Be Original Americas 2019 Design Fellows Begin 5-Week Program
Nino Chambers, an architecture major at Tuskegee University, and Claire Lin, an architecture and engineering student at Brown University, have begun their immersive in-the-field program after their selection as Be Original Americas 2019 Student Design Fellowship recipients. Between June 17 and July 22, they will visit leading interior design and architecture companies in eight cities across six states, touring showrooms, manufacturing facilities, and headquarters and speaking with design professionals.
This is the fourth year that Be Original Americas, a non-profit organization dedicated to supporting original design, has sponsored the Student Design Fellowship.
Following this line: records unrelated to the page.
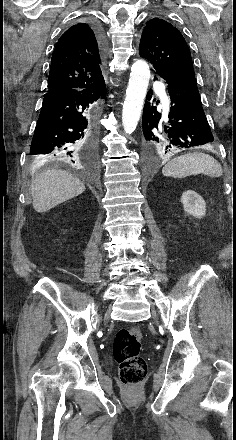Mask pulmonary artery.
I'll list each match as a JSON object with an SVG mask.
<instances>
[{
  "instance_id": "pulmonary-artery-1",
  "label": "pulmonary artery",
  "mask_w": 236,
  "mask_h": 440,
  "mask_svg": "<svg viewBox=\"0 0 236 440\" xmlns=\"http://www.w3.org/2000/svg\"><path fill=\"white\" fill-rule=\"evenodd\" d=\"M157 90L164 94L165 93V86L162 83H159L157 86ZM164 102H165V104L168 103L166 98H164Z\"/></svg>"
}]
</instances>
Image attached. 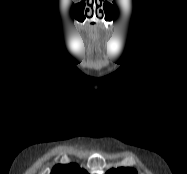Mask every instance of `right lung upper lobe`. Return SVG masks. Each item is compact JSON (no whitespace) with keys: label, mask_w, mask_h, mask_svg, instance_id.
Returning a JSON list of instances; mask_svg holds the SVG:
<instances>
[{"label":"right lung upper lobe","mask_w":187,"mask_h":174,"mask_svg":"<svg viewBox=\"0 0 187 174\" xmlns=\"http://www.w3.org/2000/svg\"><path fill=\"white\" fill-rule=\"evenodd\" d=\"M51 174H88L84 169H80L77 164L56 165Z\"/></svg>","instance_id":"right-lung-upper-lobe-1"}]
</instances>
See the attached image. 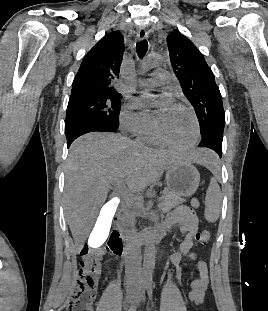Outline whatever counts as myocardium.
I'll return each instance as SVG.
<instances>
[{"label":"myocardium","instance_id":"1","mask_svg":"<svg viewBox=\"0 0 268 311\" xmlns=\"http://www.w3.org/2000/svg\"><path fill=\"white\" fill-rule=\"evenodd\" d=\"M175 106L186 111L189 114V116L191 117V119L193 121V125H194V136H193L192 140L190 142H188L187 144H184V145H178V144H175V143H172V142L166 140L159 131L157 119L154 120V134H155L157 140L161 144H163L164 146H167L169 148H172V149H175L178 151H188V150L192 149L197 144V142L199 141L200 124H199V121H198V118H197L195 112L190 107H188L184 104H181V103H178Z\"/></svg>","mask_w":268,"mask_h":311}]
</instances>
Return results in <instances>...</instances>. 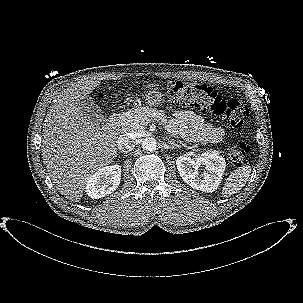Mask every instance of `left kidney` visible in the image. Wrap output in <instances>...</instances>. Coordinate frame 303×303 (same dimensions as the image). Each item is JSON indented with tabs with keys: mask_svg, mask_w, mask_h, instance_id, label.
Returning <instances> with one entry per match:
<instances>
[{
	"mask_svg": "<svg viewBox=\"0 0 303 303\" xmlns=\"http://www.w3.org/2000/svg\"><path fill=\"white\" fill-rule=\"evenodd\" d=\"M176 165L181 178L189 186L200 191L213 192L221 182L226 162L217 154L205 152L196 158L180 156L176 160ZM201 165L207 170L203 176L197 171Z\"/></svg>",
	"mask_w": 303,
	"mask_h": 303,
	"instance_id": "obj_1",
	"label": "left kidney"
}]
</instances>
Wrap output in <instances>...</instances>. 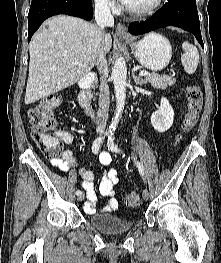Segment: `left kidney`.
<instances>
[{"label": "left kidney", "instance_id": "5707ae66", "mask_svg": "<svg viewBox=\"0 0 221 263\" xmlns=\"http://www.w3.org/2000/svg\"><path fill=\"white\" fill-rule=\"evenodd\" d=\"M174 110L169 101L162 97L160 108L151 115V123L158 132L167 131L173 124Z\"/></svg>", "mask_w": 221, "mask_h": 263}]
</instances>
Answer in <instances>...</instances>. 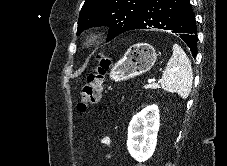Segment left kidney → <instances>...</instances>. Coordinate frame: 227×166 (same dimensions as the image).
I'll return each mask as SVG.
<instances>
[{
  "instance_id": "1",
  "label": "left kidney",
  "mask_w": 227,
  "mask_h": 166,
  "mask_svg": "<svg viewBox=\"0 0 227 166\" xmlns=\"http://www.w3.org/2000/svg\"><path fill=\"white\" fill-rule=\"evenodd\" d=\"M159 127L157 105L147 106L133 116L128 127L127 148L136 161L145 162L153 155Z\"/></svg>"
}]
</instances>
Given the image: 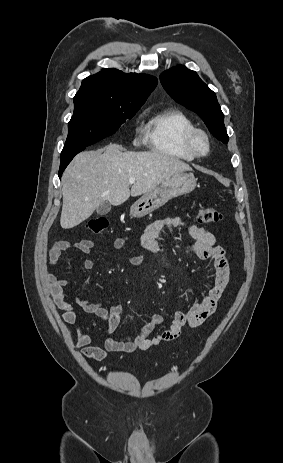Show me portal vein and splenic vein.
I'll list each match as a JSON object with an SVG mask.
<instances>
[{
  "mask_svg": "<svg viewBox=\"0 0 283 463\" xmlns=\"http://www.w3.org/2000/svg\"><path fill=\"white\" fill-rule=\"evenodd\" d=\"M129 183H130V184L135 183V179H134V178H130V179H129Z\"/></svg>",
  "mask_w": 283,
  "mask_h": 463,
  "instance_id": "18ae733b",
  "label": "portal vein and splenic vein"
}]
</instances>
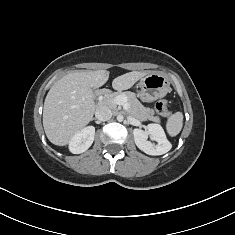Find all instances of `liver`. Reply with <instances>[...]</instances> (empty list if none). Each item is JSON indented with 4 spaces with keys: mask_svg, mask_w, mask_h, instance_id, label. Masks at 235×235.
Here are the masks:
<instances>
[{
    "mask_svg": "<svg viewBox=\"0 0 235 235\" xmlns=\"http://www.w3.org/2000/svg\"><path fill=\"white\" fill-rule=\"evenodd\" d=\"M146 75L139 71L125 73L113 80L112 87L127 90ZM108 78L107 70L70 72L50 88L44 101L43 127L51 143L67 145L93 119V88L103 86Z\"/></svg>",
    "mask_w": 235,
    "mask_h": 235,
    "instance_id": "liver-1",
    "label": "liver"
}]
</instances>
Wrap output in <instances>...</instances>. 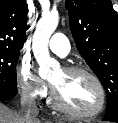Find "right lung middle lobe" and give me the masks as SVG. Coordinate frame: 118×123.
<instances>
[{
    "label": "right lung middle lobe",
    "instance_id": "obj_1",
    "mask_svg": "<svg viewBox=\"0 0 118 123\" xmlns=\"http://www.w3.org/2000/svg\"><path fill=\"white\" fill-rule=\"evenodd\" d=\"M20 52L0 49V88H16V65Z\"/></svg>",
    "mask_w": 118,
    "mask_h": 123
}]
</instances>
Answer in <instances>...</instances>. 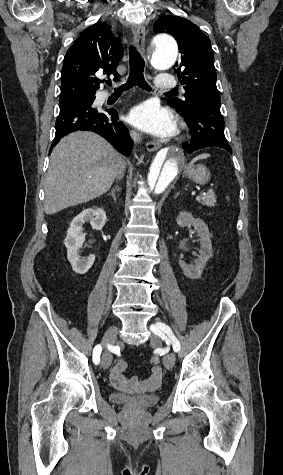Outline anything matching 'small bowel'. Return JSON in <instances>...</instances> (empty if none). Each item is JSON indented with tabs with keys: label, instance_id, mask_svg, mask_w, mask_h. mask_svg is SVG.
Instances as JSON below:
<instances>
[{
	"label": "small bowel",
	"instance_id": "small-bowel-1",
	"mask_svg": "<svg viewBox=\"0 0 283 475\" xmlns=\"http://www.w3.org/2000/svg\"><path fill=\"white\" fill-rule=\"evenodd\" d=\"M127 368V363L124 359H119L115 365L112 367L109 375V380L111 385L118 390L127 391L129 389L130 384H136L137 378L131 377L130 379L125 378L124 372ZM162 379V369L160 366L153 367L152 374L149 378L141 377L140 383L147 384L148 381L153 384L157 385Z\"/></svg>",
	"mask_w": 283,
	"mask_h": 475
}]
</instances>
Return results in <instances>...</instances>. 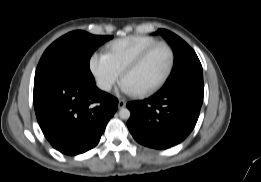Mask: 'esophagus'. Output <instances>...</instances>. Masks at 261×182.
<instances>
[{"label":"esophagus","instance_id":"obj_1","mask_svg":"<svg viewBox=\"0 0 261 182\" xmlns=\"http://www.w3.org/2000/svg\"><path fill=\"white\" fill-rule=\"evenodd\" d=\"M126 106V101L125 100H119L118 102V108L122 109Z\"/></svg>","mask_w":261,"mask_h":182}]
</instances>
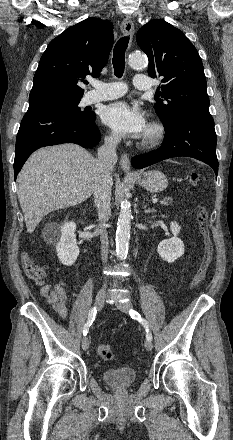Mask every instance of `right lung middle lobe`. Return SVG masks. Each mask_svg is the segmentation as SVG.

Companies participating in the 2019 program are Blu Dot and Hennepin Made in Minneapolis; Herman Miller in Zeeland, Michigan; Carnegie and Flavor Paper in New York City; Design Within Reach in Stamford, Connecticut; Niche Modern in Beacon, New York; Emeco in Hanover, Pennsylvania; and Bernhardt Design in Lenoir, North Carolina. The students will also visit architecture and design member firms, including Gensler, Rottet Studio, TPG Architecture, and others.
Chambers, who will graduate in 2022, says he is passionate about sustainability and furniture design and believes inclusivity and education are vital to the future of original design. Lin, who graduates in 2021, says she is interested in the role of design with architecture/planning, entrepreneurship, and the digital sphere.
Previous Be Original Americas Design Fellows have successfully launched industry careers: Sarah Ahart, a 2017 Virginia Tech graduate is now an exhibition designer at 42 Design Fab Studio; Karina Campos, a 2017 Syracuse University graduate is now employed at IBM as a user researcher; and Irene Lee, a 2018 Cornell University graduate is working as a business analyst at Deloitte.
“The visits to countless design companies and conversations I has with industry professionals helped me develop a new perspective on the importance of design and originality,” says Lee of her experience in the program. “The fellowship reached beyond my design education by giving me hands-on experiences that I could not have gotten otherwise.”